Petitioner contends that the materials obtained, for which respondent disallowed his claimed business deduction, were used in his practice to further his own understanding of scientific issues and/or to educate his patients, particularly parents of small children. With respect to his own educational needs (as opposed to education of his patients), petitioner cited a subscription to The New Federalist, a newspaper which he characterized as the source of a number of scientific and public health articles he found helpful in his practice. Petitioner explains his claimed deduction of payments made toward the cost of an encyclopedia and various items he described as "pro-life" materials, which he purchased from organizations such as the Pro-Life Action League, as reference tools used primarily for educating his patients with respect to child development. When questioned concerning cash receipts for unidentified magazines, petitioner stated that although he could not remember specifically the items purchased, he thought the receipts might be for martial arts magazines which he found helpful in developing exercise programs for his patients. 3 Some of the materials were kept in petitioner's office, while others were located at his home.

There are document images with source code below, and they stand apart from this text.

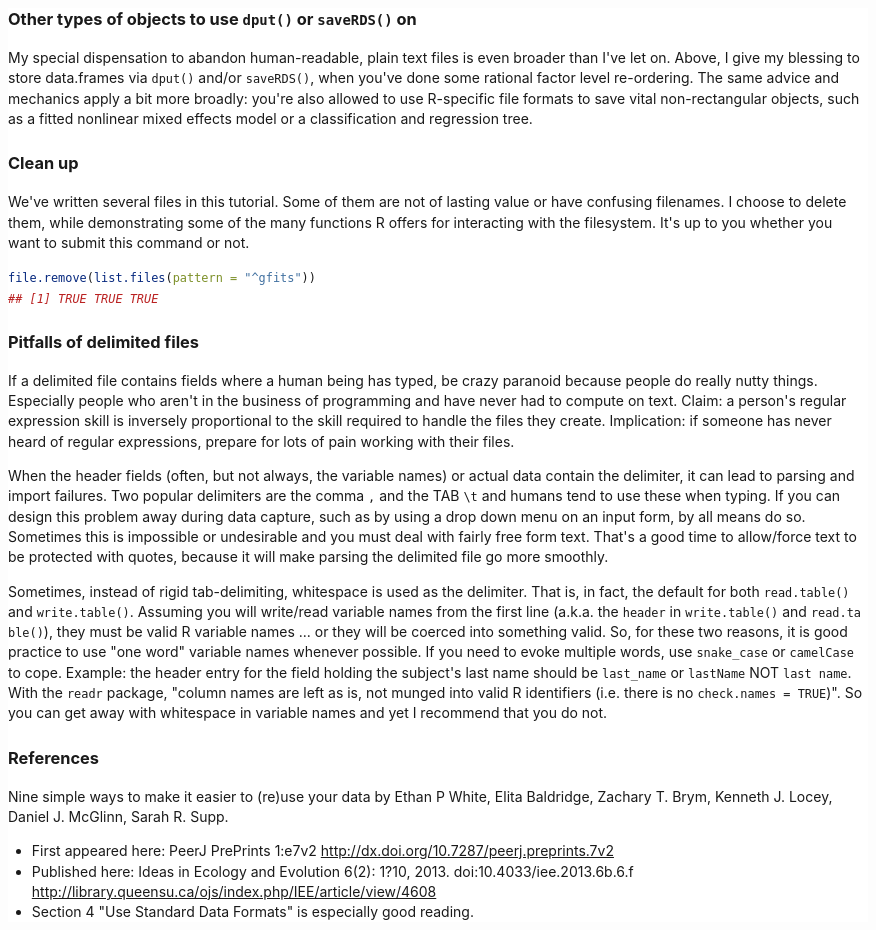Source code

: ### Other types of objects to use `dput()` or `saveRDS()` on

My special dispensation to abandon human-readable, plain text files is even broader than I've let on. Above, I give my blessing to store data.frames via `dput()` and/or `saveRDS()`, when you've done some rational factor level re-ordering. The same advice and mechanics apply a bit more broadly: you're also allowed to use R-specific file formats to save vital non-rectangular objects, such as a fitted nonlinear mixed effects model or a classification and regression tree.

### Clean up

We've written several files in this tutorial. Some of them are not of lasting value or have confusing filenames. I choose to delete them, while demonstrating some of the many functions R offers for interacting with the filesystem. It's up to you whether you want to submit this command or not.


```r
file.remove(list.files(pattern = "^gfits"))
## [1] TRUE TRUE TRUE
```

### Pitfalls of delimited files <a id="pitfalls"></a>

If a delimited file contains fields where a human being has typed, be crazy paranoid because people do really nutty things. Especially people who aren't in the business of programming and have never had to compute on text. Claim: a person's regular expression skill is inversely proportional to the skill required to handle the files they create. Implication: if someone has never heard of regular expressions, prepare for lots of pain working with their files.

When the header fields (often, but not always, the variable names) or actual data contain the delimiter, it can lead to parsing and import failures. Two popular delimiters are the comma `,` and the TAB `\t` and humans tend to use these when typing. If you can design this problem away during data capture, such as by using a drop down menu on an input form, by all means do so. Sometimes this is impossible or undesirable and you must deal with fairly free form text. That's a good time to allow/force text to be protected with quotes, because it will make parsing the delimited file go more smoothly.

Sometimes, instead of rigid tab-delimiting, whitespace is used as the delimiter. That is, in fact, the default for both `read.table()` and `write.table()`. Assuming you will write/read variable names from the first line (a.k.a. the `header` in `write.table()` and `read.table()`), they must be valid R variable names ... or they will be coerced into something valid. So, for these two reasons, it is good practice to use "one word" variable names whenever possible. If you need to evoke multiple words, use `snake_case` or `camelCase` to cope. Example: the header entry for the field holding the subject's last name should be `last_name` or `lastName` NOT `last name`. With the `readr` package, "column names are left as is, not munged into valid R identifiers (i.e. there is no `check.names = TRUE`)". So you can get away with whitespace in variable names and yet I recommend that you do not.

### References

Nine simple ways to make it easier to (re)use your data by Ethan P White, Elita Baldridge, Zachary T. Brym, Kenneth J. Locey, Daniel J. McGlinn, Sarah R. Supp.

  * First appeared here: PeerJ PrePrints 1:e7v2 <http://dx.doi.org/10.7287/peerj.preprints.7v2>
  * Published here: Ideas in Ecology and Evolution 6(2): 1?10, 2013. doi:10.4033/iee.2013.6b.6.f <http://library.queensu.ca/ojs/index.php/IEE/article/view/4608>
  * Section 4 "Use Standard Data Formats" is especially good reading.
  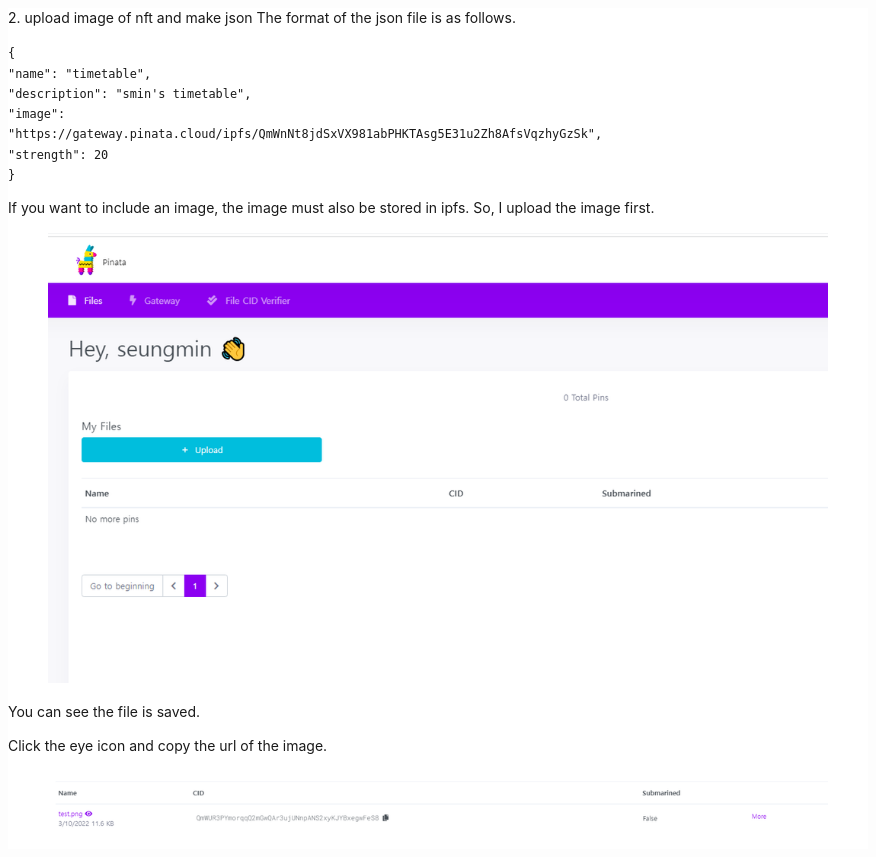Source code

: 2\. upload image of nft and make json The format of the json file is as follows.

```
{
"name": "timetable",
"description": "smin's timetable",
"image":
"https://gateway.pinata.cloud/ipfs/QmWnNt8jdSxVX981abPHKTAsg5E31u2Zh8AfsVqzhyGzSk",
"strength": 20
}
```

If you want to include an image, the image must also be stored in ipfs. So, I upload the image first.

<figure><img src="../../.gitbook/assets/remix_pinata_2 (1).png" alt=""><figcaption></figcaption></figure>



You can see the file is saved.&#x20;

Click the eye icon and copy the url of the image.&#x20;

<figure><img src="../../.gitbook/assets/remix_pinata_3.png" alt=""><figcaption></figcaption></figure>
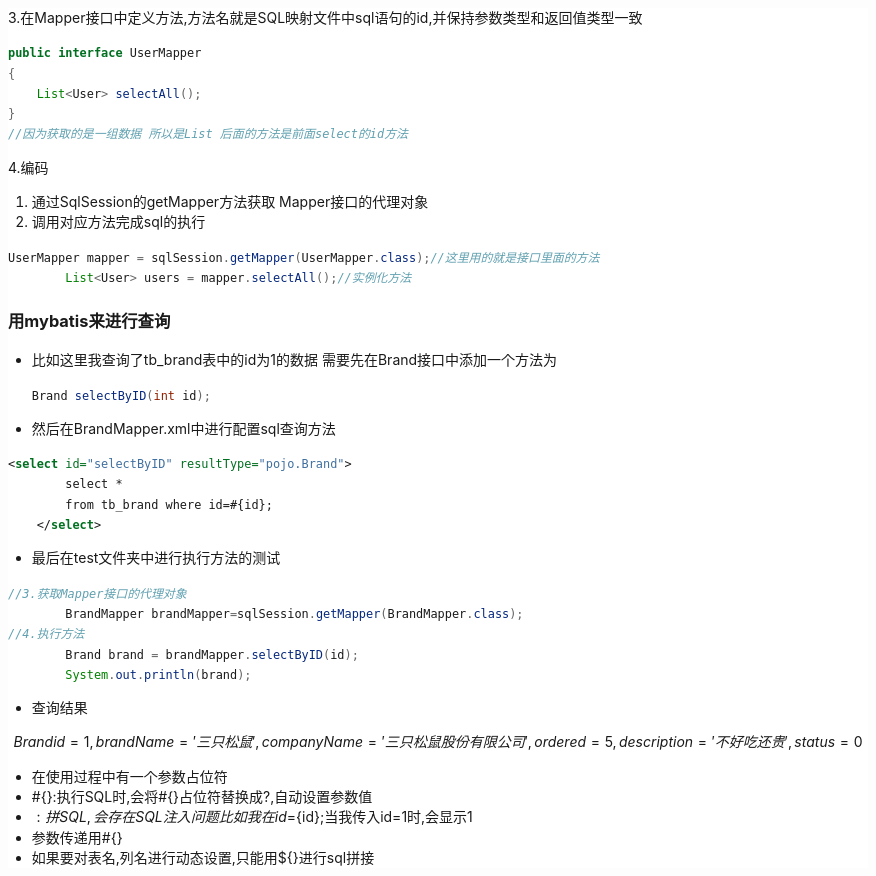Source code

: 3.在Mapper接口中定义方法,方法名就是SQL映射文件中sql语句的id,并保持参数类型和返回值类型一致

```java
public interface UserMapper
{
    List<User> selectAll();
}
//因为获取的是一组数据 所以是List 后面的方法是前面select的id方法
```

4.编码

1. 通过SqlSession的getMapper方法获取 Mapper接口的代理对象
2. 调用对应方法完成sql的执行

```java
UserMapper mapper = sqlSession.getMapper(UserMapper.class);//这里用的就是接口里面的方法
        List<User> users = mapper.selectAll();//实例化方法
```

### 用mybatis来进行查询

- 比如这里我查询了tb_brand表中的id为1的数据 需要先在Brand接口中添加一个方法为

  ```java
  Brand selectByID(int id);
  ```

- 然后在BrandMapper.xml中进行配置sql查询方法

```xml
<select id="selectByID" resultType="pojo.Brand">
        select *
        from tb_brand where id=#{id};
    </select>
```

- 最后在test文件夹中进行执行方法的测试

```java
//3.获取Mapper接口的代理对象
        BrandMapper brandMapper=sqlSession.getMapper(BrandMapper.class);
//4.执行方法
        Brand brand = brandMapper.selectByID(id);
        System.out.println(brand);
```

- 查询结果

$$
Brand{id=1, brandName='三只松鼠', companyName='三只松鼠股份有限公司', ordered=5, description='不好吃还贵', status=0}
$$

- 在使用过程中有一个参数占位符
- #{}:执行SQL时,会将#{}占位符替换成?,自动设置参数值
- ${}:拼SQL,会存在SQL注入问题 比如我在id=${id};当我传入id=1时,会显示1
- 参数传递用#{}
- 如果要对表名,列名进行动态设置,只能用${}进行sql拼接
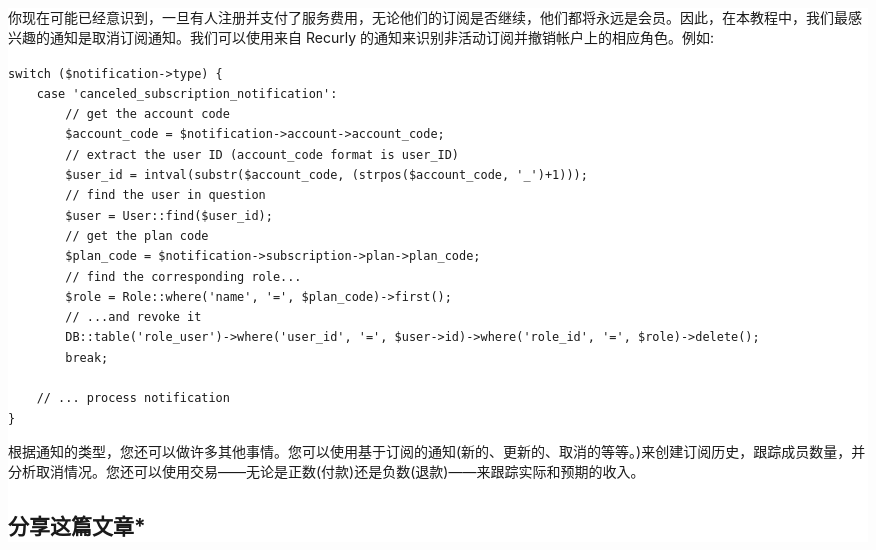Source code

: 你现在可能已经意识到，一旦有人注册并支付了服务费用，无论他们的订阅是否继续，他们都将永远是会员。因此，在本教程中，我们最感兴趣的通知是取消订阅通知。我们可以使用来自 Recurly 的通知来识别非活动订阅并撤销帐户上的相应角色。例如:

```
switch ($notification->type) {
    case 'canceled_subscription_notification':
        // get the account code
        $account_code = $notification->account->account_code;
        // extract the user ID (account_code format is user_ID)
        $user_id = intval(substr($account_code, (strpos($account_code, '_')+1)));   
        // find the user in question
        $user = User::find($user_id);
        // get the plan code
        $plan_code = $notification->subscription->plan->plan_code;
        // find the corresponding role...
        $role = Role::where('name', '=', $plan_code)->first();
        // ...and revoke it
        DB::table('role_user')->where('user_id', '=', $user->id)->where('role_id', '=', $role)->delete();
        break;

    // ... process notification
}
```

根据通知的类型，您还可以做许多其他事情。您可以使用基于订阅的通知(新的、更新的、取消的等等。)来创建订阅历史，跟踪成员数量，并分析取消情况。您还可以使用交易——无论是正数(付款)还是负数(退款)——来跟踪实际和预期的收入。

## 分享这篇文章*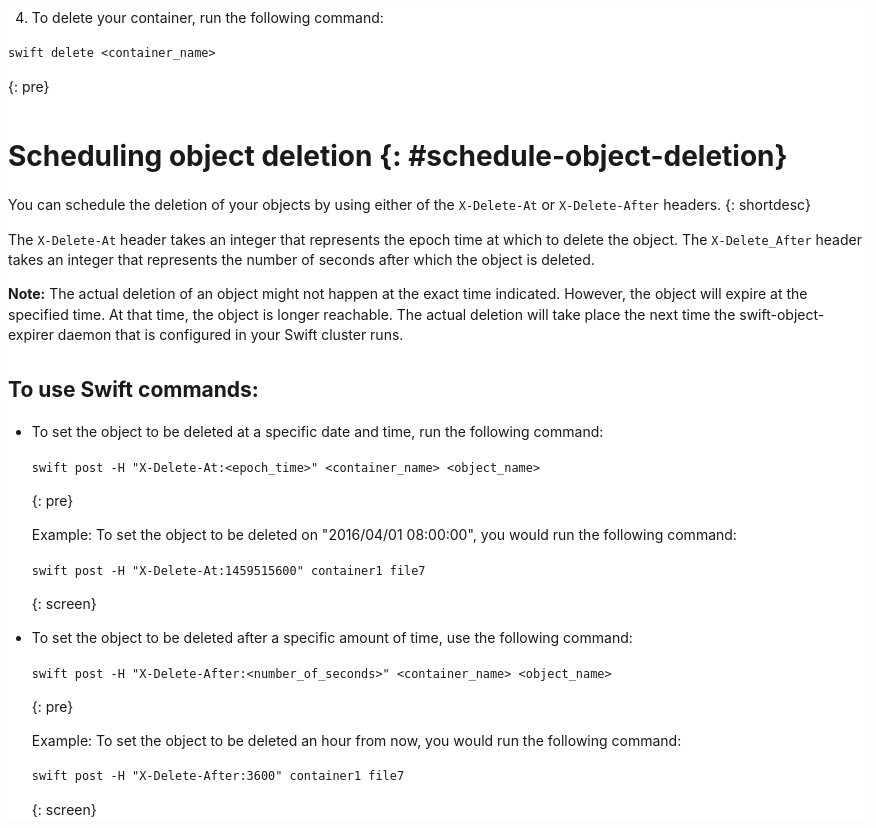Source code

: 4. To delete your container, run the following command:
  ```
  swift delete <container_name>
  ```
  {: pre}



# Scheduling object deletion {: #schedule-object-deletion}


You can schedule the deletion of your objects by using either of the `X-Delete-At` or `X-Delete-After` headers.
{: shortdesc}

The `X-Delete-At` header takes an integer that represents the epoch time at which to delete the object. The `X-Delete_After` header takes an integer that represents the number of seconds after which the object is deleted.

**Note:** The actual deletion of an object might not happen at the exact time indicated. However, the object will expire at the specified time. At that time, the object is longer reachable. The actual deletion will take place the next time the swift-object-expirer daemon that is configured in your Swift cluster runs.

## To use Swift commands:

* To set the object to be deleted at a specific date and time, run the following command:

    ```
    swift post -H "X-Delete-At:<epoch_time>" <container_name> <object_name>
    ```
    {: pre}

    Example:
    To set the object to be deleted on "2016/04/01 08:00:00", you would run the following command:

    ```
    swift post -H "X-Delete-At:1459515600" container1 file7
    ```
    {: screen}

* To set the object to be deleted after a specific amount of time, use the following command:

    ```
    swift post -H "X-Delete-After:<number_of_seconds>" <container_name> <object_name>
    ```
    {: pre}

    Example:
    To set the object to be deleted an hour from now, you would run the following command:

    ```
    swift post -H "X-Delete-After:3600" container1 file7
    ```
    {: screen}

3 In addition to the Schedule C for his chiropractic practice, petitioner filed a Schedule C with his 1989 Form 1040 for a business identified as "Training Martial Arts", upon which he deducted $1,081 for continuing education expense.


Based on the foregoing, petitioner contends that the items purchased were ordinary and necessary expenses paid in connection with his chiropractic trade or business. Respondent contends that the disallowed expenditures were not ordinary and necessary, and, therefore, are not deductible.

Petitioner bears the burden of proving that respondent's determination is erroneous. Rule 142(a); Welch v. Helvering [3 USTC ╤ 1164], 290 U.S. 111 (1933).

Deductions are a matter of legislative grace, and petitioner bears the burden of establishing that he is entitled to any deductions claimed on his return and that respondent's determination is erroneous. Rule 142(a); Deputy v. Du Pont [40-1 USTC ╤ 9161], 308 U.S. 488, 493 (1940); New Colonial Ice Co. v. Helvering [4 USTC ╤ 1292], 292 U.S. 435, 440 (1934); Welch v. Helvering, supra at 115.

Section 162(a) provides in pertinent part that "There shall be allowed as a deduction all the ordinary and necessary expenses paid or incurred during the taxable year in carrying on any trade or business". The term "ordinary" has consistently been given the connotation of normal, usual, or customary in the particular field of business involved. There is no precise definition of the term; rather, it is a variable affected by time, place, and circumstance.

The term "necessary" has been interpreted to mean appropriate and helpful in the development of the taxpayer's business. Deputy v. Du Pont, supra; Welch v. Helvering, supra. A remote or incidental business connection is not sufficient. Stolk v. Commissioner [Dec. 26,127], 40 T.C. 345, 357 (1963), affd. per curiam [64-1 USTC ╤ 9228] 326 F.2d 760 (2d Cir. 1964). Personal, living, or family expenses are not deductible. Sec. 262.

Whether the expenditures at issue meet the requirements of section 162(a) is a question of fact. It is unclear from the record which of the claimed expenditures were allowed by respondent. With respect to the large number of items unidentified in the receipts or substantiated only by copies of checks, petitioner's testimony as to the actual items purchased and their use in his practice was vague, general, and replete with self-serving conclusions. On this record, petitioner has failed to establish that any of the materials he purchased were of the type that could be considered ordinary for his trade or business. Further, petitioner failed to establish that the expenditures were necessary for purposes of section 162(a).

In sum, after reviewing the evidence, we are unable to find that petitioner has met his burden of proof as to the amounts disallowed by respondent because we cannot conclude that the expenditures in excess of those allowed by respondent were ordinary and necessary to petitioner's trade or business. Respondent's determination on this issue is sustained.

To reflect concessions of the parties,

Decision will be entered under Rule 155.